* _WHAT TO WORK ON_: Give back an exact copy of the lines in the records below, from the line that has "[78,402,96,411] the -> [50,439,71,447] The" through the line that has "[78,961,120,969] retrieve ->", and nothing besides.

* _INFORMATION SUPPLIED_:

_ _ _ _ _

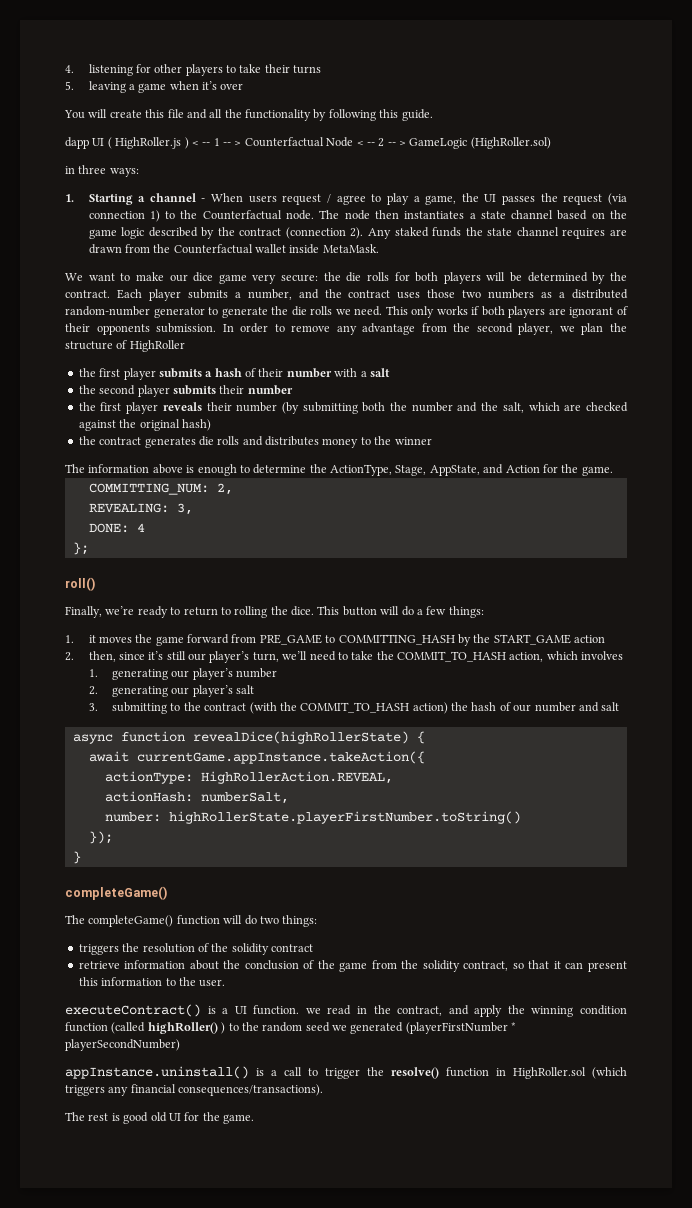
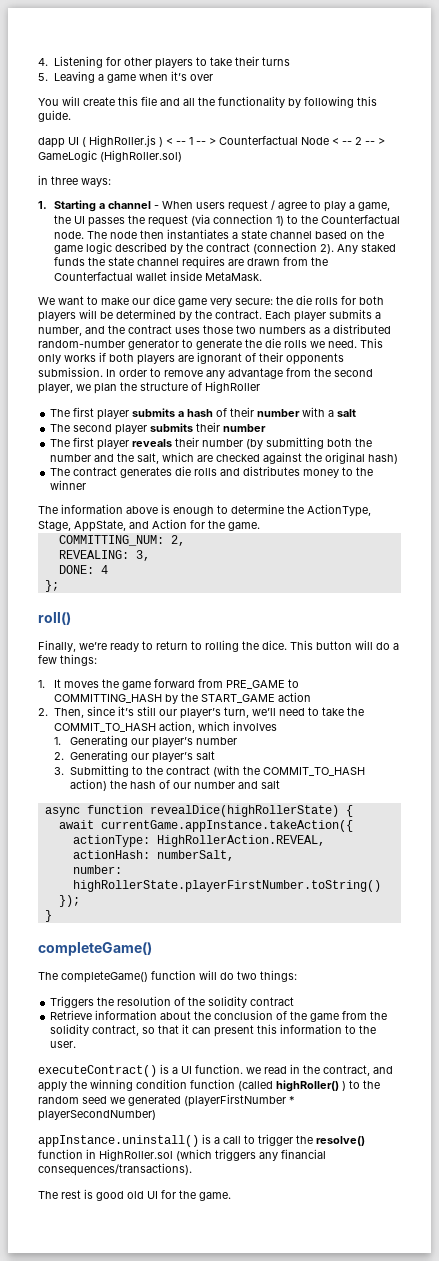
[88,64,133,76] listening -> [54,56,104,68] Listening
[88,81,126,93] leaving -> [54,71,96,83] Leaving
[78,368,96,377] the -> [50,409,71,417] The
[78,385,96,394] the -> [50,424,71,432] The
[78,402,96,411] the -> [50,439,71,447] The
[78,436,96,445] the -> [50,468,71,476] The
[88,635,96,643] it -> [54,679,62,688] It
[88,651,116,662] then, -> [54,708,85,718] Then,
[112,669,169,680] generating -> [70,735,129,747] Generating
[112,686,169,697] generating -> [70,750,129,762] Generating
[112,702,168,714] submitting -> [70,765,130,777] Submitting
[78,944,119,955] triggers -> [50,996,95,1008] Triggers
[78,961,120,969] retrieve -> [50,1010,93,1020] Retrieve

_ _ _ _ _

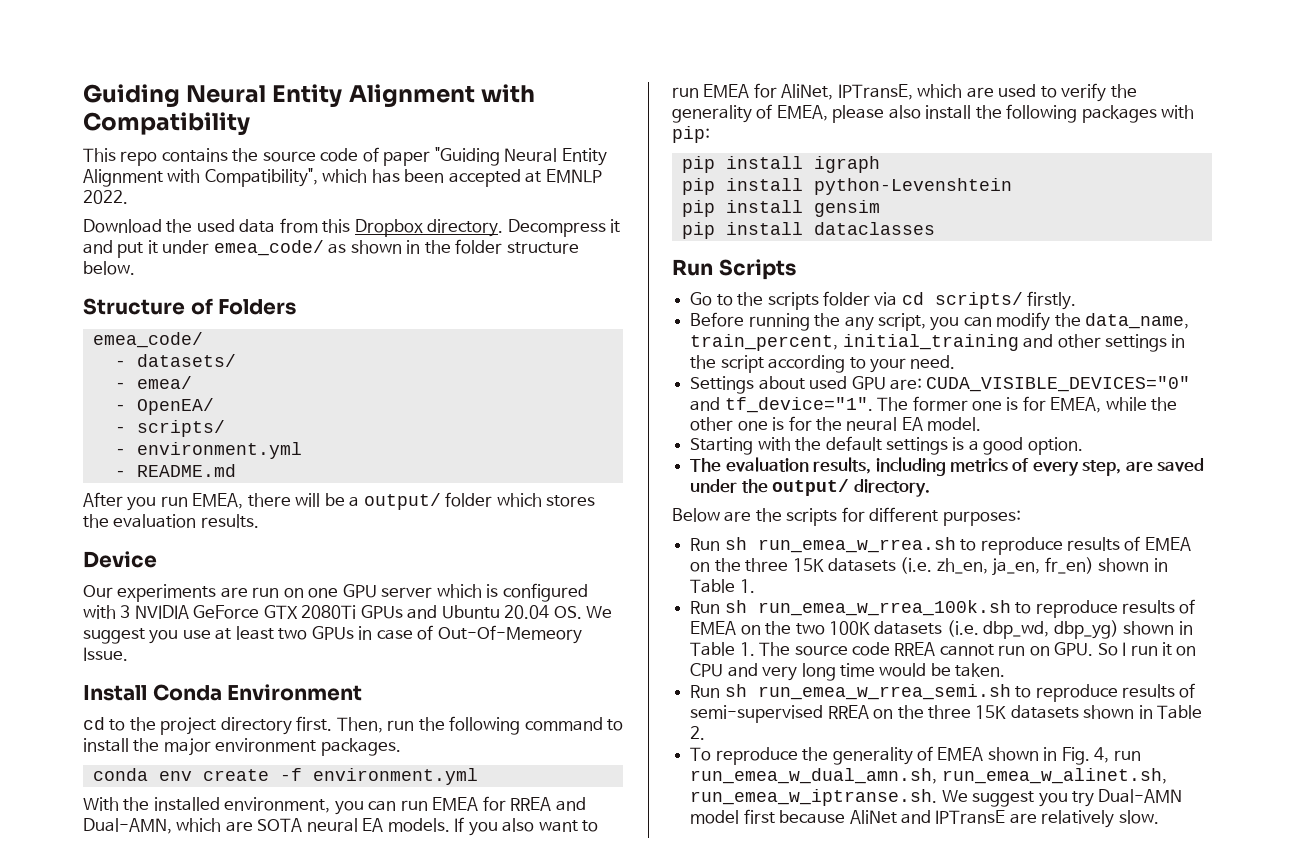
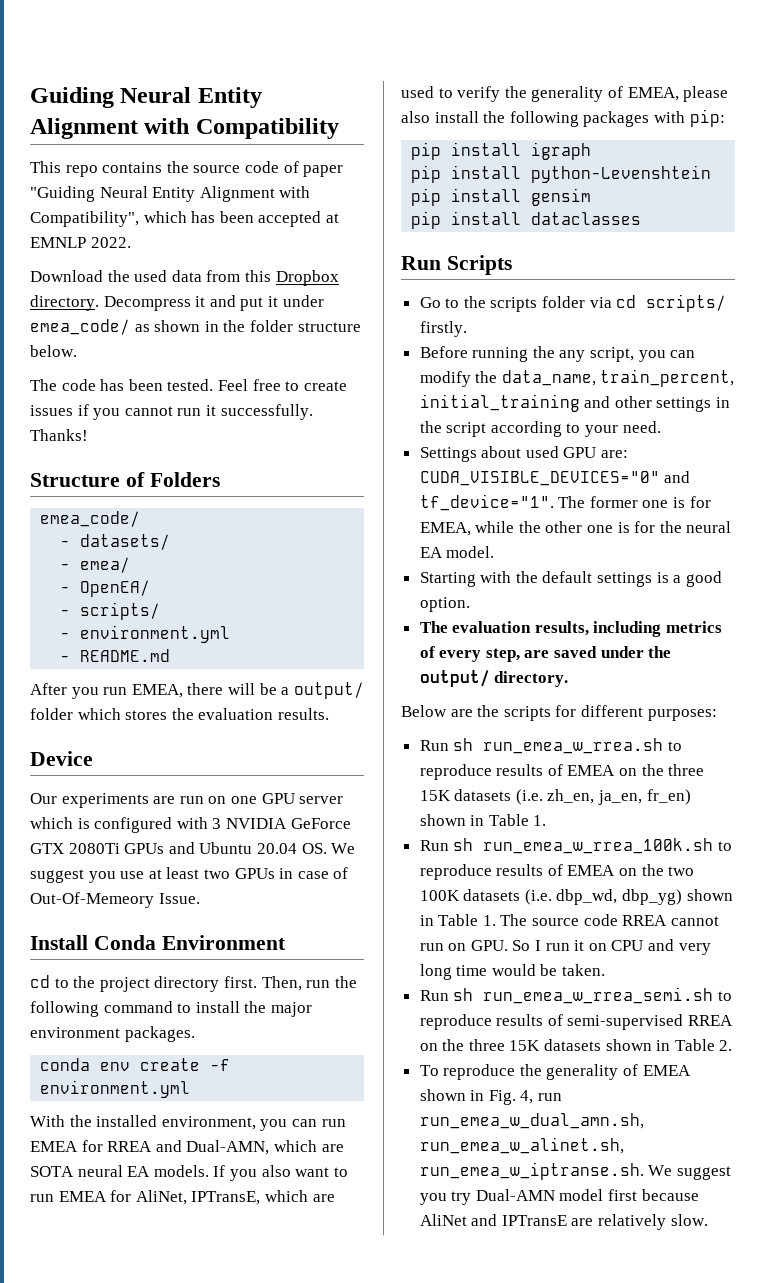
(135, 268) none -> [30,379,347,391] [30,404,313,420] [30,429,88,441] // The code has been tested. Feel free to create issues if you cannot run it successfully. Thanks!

_ _ _ _ _

* _SOLUTION BELOW_:
[78,402,96,411] the -> [50,439,71,447] The
[78,436,96,445] the -> [50,468,71,476] The
[88,635,96,643] it -> [54,679,62,688] It
[88,651,116,662] then, -> [54,708,85,718] Then,
[112,669,169,680] generating -> [70,735,129,747] Generating
[112,686,169,697] generating -> [70,750,129,762] Generating
[112,702,168,714] submitting -> [70,765,130,777] Submitting
[78,944,119,955] triggers -> [50,996,95,1008] Triggers
[78,961,120,969] retrieve -> [50,1010,93,1020] Retrieve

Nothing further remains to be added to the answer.